**Estratto:**

- - - - -

Cappella ai Caduti di Cima Vallona
di Elvia Zandonella Maiucco
Nella valle del Digon in località Tamai ad un bivio della strada che porta al confine, dove prima sorgeva un altariolo, troviamo una chiesetta dedicata alle vittime dell’attentato di Cima Vallona del 25 giugno 1967 , nel quale perirono il Capitano t.S.G. dei Carabinieri Francesco Gentile, il S.Tenente Ftr. paracadutista s.p.e. Mario di Lecce, il sergente f. paracadutista Olivo Dordi e l’ Alpino Armando Piva.
La chiesa ricorda la sagoma di una tenda con l’ampio tetto in scandole che scende quasi fino a terra. È stata realizzata su progetto del perito industriale Neri Valmassoi con la collaborazione dei geometri Mauro Gant ed Enzo Dall’Asta e del disegnatore Mario Carbogno, tutti alpini della sezione Cadore.
All’interno un altare monolitico in pietra di Castellavazzo sovrastato da un grande crocifisso ligneo opera di Augusto Murer.

- - - - -

**Dati in ingresso:**
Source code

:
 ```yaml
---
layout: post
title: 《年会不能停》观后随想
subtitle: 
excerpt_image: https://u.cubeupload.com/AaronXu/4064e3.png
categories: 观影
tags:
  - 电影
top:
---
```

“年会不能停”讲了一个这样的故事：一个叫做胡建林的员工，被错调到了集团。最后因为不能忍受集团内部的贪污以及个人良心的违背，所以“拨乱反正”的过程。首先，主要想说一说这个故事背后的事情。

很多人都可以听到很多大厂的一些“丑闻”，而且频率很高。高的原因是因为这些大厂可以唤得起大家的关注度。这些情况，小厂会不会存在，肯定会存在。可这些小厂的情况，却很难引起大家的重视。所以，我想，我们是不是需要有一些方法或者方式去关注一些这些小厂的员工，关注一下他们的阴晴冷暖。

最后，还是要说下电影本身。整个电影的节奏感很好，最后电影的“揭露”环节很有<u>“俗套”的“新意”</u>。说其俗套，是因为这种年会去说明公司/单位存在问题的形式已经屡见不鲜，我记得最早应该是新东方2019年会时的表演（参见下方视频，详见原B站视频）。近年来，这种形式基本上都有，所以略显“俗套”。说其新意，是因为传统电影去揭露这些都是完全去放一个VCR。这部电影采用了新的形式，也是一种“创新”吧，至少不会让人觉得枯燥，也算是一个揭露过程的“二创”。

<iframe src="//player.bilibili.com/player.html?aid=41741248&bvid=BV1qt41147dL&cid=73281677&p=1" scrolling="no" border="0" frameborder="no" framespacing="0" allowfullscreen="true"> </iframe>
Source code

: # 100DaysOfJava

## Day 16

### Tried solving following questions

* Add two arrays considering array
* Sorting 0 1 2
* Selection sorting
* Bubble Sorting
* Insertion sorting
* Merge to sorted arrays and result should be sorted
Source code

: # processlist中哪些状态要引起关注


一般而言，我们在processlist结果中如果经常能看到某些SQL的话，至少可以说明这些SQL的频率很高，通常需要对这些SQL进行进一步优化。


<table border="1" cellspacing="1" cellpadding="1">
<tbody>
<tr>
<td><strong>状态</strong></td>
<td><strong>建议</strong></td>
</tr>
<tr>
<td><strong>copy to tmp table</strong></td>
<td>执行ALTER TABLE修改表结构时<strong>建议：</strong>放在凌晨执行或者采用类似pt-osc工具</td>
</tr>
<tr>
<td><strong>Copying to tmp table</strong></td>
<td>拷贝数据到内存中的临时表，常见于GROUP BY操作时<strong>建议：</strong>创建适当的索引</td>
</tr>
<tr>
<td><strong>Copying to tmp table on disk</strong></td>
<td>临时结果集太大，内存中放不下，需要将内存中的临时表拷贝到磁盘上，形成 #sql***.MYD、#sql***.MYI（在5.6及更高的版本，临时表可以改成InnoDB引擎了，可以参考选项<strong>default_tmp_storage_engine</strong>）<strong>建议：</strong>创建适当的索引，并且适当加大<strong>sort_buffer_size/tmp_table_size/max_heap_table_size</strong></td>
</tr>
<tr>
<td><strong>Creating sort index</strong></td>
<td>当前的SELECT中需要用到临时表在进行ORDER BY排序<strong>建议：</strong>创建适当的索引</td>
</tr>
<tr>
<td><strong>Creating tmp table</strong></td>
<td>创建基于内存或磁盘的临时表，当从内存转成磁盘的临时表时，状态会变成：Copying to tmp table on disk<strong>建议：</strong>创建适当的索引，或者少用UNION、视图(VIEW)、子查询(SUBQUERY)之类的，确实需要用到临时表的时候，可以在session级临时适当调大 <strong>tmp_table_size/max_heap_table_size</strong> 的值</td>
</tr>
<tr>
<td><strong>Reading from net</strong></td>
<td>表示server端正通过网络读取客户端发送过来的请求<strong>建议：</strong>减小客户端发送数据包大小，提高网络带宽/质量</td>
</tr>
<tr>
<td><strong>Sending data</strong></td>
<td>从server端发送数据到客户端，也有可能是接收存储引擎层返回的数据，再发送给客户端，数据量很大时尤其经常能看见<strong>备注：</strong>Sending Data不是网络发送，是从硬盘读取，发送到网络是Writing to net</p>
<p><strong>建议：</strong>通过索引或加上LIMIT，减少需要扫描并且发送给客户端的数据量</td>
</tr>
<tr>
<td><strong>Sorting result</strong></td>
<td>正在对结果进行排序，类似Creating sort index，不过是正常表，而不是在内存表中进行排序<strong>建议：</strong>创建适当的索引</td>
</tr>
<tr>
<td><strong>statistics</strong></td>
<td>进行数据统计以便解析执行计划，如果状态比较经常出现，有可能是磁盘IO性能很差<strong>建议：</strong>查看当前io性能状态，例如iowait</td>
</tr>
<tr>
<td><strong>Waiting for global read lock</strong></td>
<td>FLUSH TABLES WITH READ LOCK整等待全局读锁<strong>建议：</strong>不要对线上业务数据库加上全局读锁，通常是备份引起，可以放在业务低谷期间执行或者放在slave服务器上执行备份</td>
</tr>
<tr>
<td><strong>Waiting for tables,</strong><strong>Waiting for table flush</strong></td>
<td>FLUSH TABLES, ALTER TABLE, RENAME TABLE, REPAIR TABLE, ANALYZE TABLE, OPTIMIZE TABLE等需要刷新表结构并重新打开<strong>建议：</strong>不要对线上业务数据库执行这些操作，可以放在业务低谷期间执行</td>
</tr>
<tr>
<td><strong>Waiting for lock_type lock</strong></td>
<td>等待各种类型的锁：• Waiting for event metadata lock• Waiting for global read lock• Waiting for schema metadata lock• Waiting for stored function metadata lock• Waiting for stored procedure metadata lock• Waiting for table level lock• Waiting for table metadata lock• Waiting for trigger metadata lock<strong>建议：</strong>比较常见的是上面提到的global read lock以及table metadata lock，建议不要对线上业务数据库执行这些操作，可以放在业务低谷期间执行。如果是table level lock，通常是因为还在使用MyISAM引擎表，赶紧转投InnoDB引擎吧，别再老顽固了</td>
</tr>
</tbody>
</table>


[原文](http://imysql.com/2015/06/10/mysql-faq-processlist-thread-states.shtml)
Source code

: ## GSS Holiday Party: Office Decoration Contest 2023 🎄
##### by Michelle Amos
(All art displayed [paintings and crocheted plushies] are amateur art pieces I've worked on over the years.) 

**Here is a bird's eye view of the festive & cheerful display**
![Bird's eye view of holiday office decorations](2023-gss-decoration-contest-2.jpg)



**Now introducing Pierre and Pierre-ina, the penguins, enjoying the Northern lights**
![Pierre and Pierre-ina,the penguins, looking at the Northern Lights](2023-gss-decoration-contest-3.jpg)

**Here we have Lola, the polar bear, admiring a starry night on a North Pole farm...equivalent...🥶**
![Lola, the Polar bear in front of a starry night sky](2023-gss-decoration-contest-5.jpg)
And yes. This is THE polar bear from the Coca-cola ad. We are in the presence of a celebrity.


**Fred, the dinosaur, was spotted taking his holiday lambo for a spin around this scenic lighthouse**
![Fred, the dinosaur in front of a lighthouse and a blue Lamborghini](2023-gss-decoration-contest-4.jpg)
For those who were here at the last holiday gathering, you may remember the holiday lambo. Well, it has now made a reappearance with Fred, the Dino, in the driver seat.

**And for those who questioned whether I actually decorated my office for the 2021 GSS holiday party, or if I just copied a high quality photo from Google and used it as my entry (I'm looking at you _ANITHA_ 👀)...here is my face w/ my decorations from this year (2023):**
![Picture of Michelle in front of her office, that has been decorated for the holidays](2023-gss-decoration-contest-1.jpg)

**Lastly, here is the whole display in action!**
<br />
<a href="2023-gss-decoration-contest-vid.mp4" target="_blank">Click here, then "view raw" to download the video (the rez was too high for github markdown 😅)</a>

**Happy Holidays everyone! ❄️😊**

- - - - -

**Domande da svolgere:**
• A. Secondo il testo sulla cappella ai Caduti di Cima Vallona, chi è l'autore del grande crocifisso ligneo che sovrasta l'altare?
• B. Riprendi il testo sulla cappella ai Caduti di Cima Vallona e proseguilo a partire dall'ultima frase riportata.

**Risultati esercizio:**
• A. Augusto Murer.

• B.
Notevole la vetrata istoriata collocata nel timpano opera del pittore Giannin Cassani. Due grandi lapidi ricordano i caduti della prima Guerra Mondiale e caduti dispersi e internati civili della Seconda Guerra Mondiale.
Un bassorilievo di Luigi Vardanega che ricorda la tragedia di Cima Vallona è incastonato nella lapide che li commemora.
In una edicola esterna , vi è un vecchio crocifisso in legno. Ricorda la preesistente Cappella Tamai che ha dato il nome alla località. Costruita nel 1872 come ex voto dalla famiglia Zambelli Sopalù Teresa di Candide è stata donata dagli eredi e demolita per far posto alla nuova chiesa.